Aim of the exercise
Among the entries below, please repeat exactly and only the lines from the line containing "David Owen and" to the line containing "The Wealth of", both lines included.

Collected data entries
+-------+

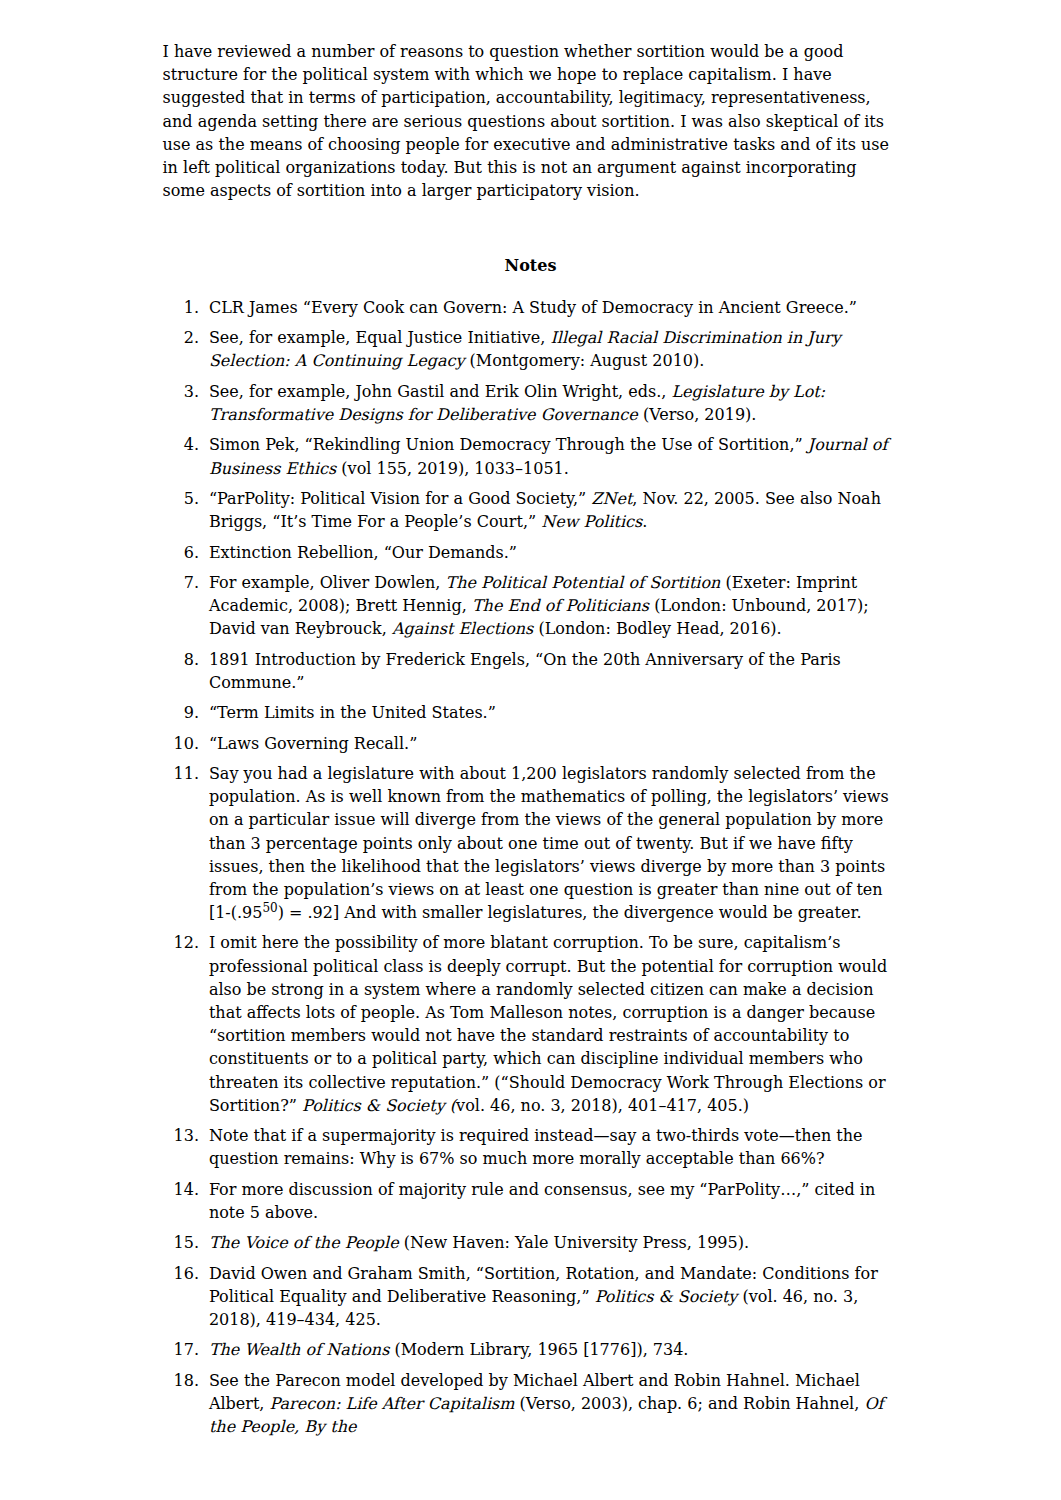I have reviewed a number of reasons to question whether sortition would be a good structure for the political system with which we hope to replace capitalism. I have suggested that in terms of participation, accountability, legitimacy, representativeness, and agenda setting there are serious questions about sortition. I was also skeptical of its use as the means of choosing people for executive and administrative tasks and of its use in left political organizations today. But this is not an argument against incorporating some aspects of sortition into a larger participatory vision.
Notes
CLR James “Every Cook can Govern: A Study of Democracy in Ancient Greece.”
See, for example, Equal Justice Initiative, Illegal Racial Discrimination in Jury Selection: A Continuing Legacy (Montgomery: August 2010).
See, for example, John Gastil and Erik Olin Wright, eds., Legislature by Lot: Transformative Designs for Deliberative Governance (Verso, 2019).
Simon Pek, “Rekindling Union Democracy Through the Use of Sortition,” Journal of Business Ethics (vol 155, 2019), 1033–1051.
“ParPolity: Political Vision for a Good Society,” ZNet, Nov. 22, 2005. See also Noah Briggs, “It’s Time For a People’s Court,” New Politics.
Extinction Rebellion, “Our Demands.”
For example, Oliver Dowlen, The Political Potential of Sortition (Exeter: Imprint Academic, 2008); Brett Hennig, The End of Politicians (London: Unbound, 2017); David van Reybrouck, Against Elections (London: Bodley Head, 2016).
1891 Introduction by Frederick Engels, “On the 20th Anniversary of the Paris Commune.”
“Term Limits in the United States.”
“Laws Governing Recall.”
Say you had a legislature with about 1,200 legislators randomly selected from the population. As is well known from the mathematics of polling, the legislators’ views on a particular issue will diverge from the views of the general population by more than 3 percentage points only about one time out of twenty. But if we have fifty issues, then the likelihood that the legislators’ views diverge by more than 3 points from the population’s views on at least one question is greater than nine out of ten [1-(.9550) = .92] And with smaller legislatures, the divergence would be greater.
I omit here the possibility of more blatant corruption. To be sure, capitalism’s professional political class is deeply corrupt. But the potential for corruption would also be strong in a system where a randomly selected citizen can make a decision that affects lots of people. As Tom Malleson notes, corruption is a danger because “sortition members would not have the standard restraints of accountability to constituents or to a political party, which can discipline individual members who threaten its collective reputation.” (“Should Democracy Work Through Elections or Sortition?” Politics & Society (vol. 46, no. 3, 2018), 401–417, 405.)
Note that if a supermajority is required instead—say a two-thirds vote—then the question remains: Why is 67% so much more morally acceptable than 66%?
For more discussion of majority rule and consensus, see my “ParPolity…,” cited in note 5 above.
The Voice of the People (New Haven: Yale University Press, 1995).
David Owen and Graham Smith, “Sortition, Rotation, and Mandate: Conditions for Political Equality and Deliberative Reasoning,” Politics & Society (vol. 46, no. 3, 2018), 419–434, 425.
The Wealth of Nations (Modern Library, 1965 [1776]), 734.
See the Parecon model developed by Michael Albert and Robin Hahnel. Michael Albert, Parecon: Life After Capitalism (Verso, 2003), chap. 6; and Robin Hahnel, Of the People, By the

+-------+

Result
David Owen and Graham Smith, “Sortition, Rotation, and Mandate: Conditions for Political Equality and Deliberative Reasoning,” Politics & Society (vol. 46, no. 3, 2018), 419–434, 425.
The Wealth of Nations (Modern Library, 1965 [1776]), 734.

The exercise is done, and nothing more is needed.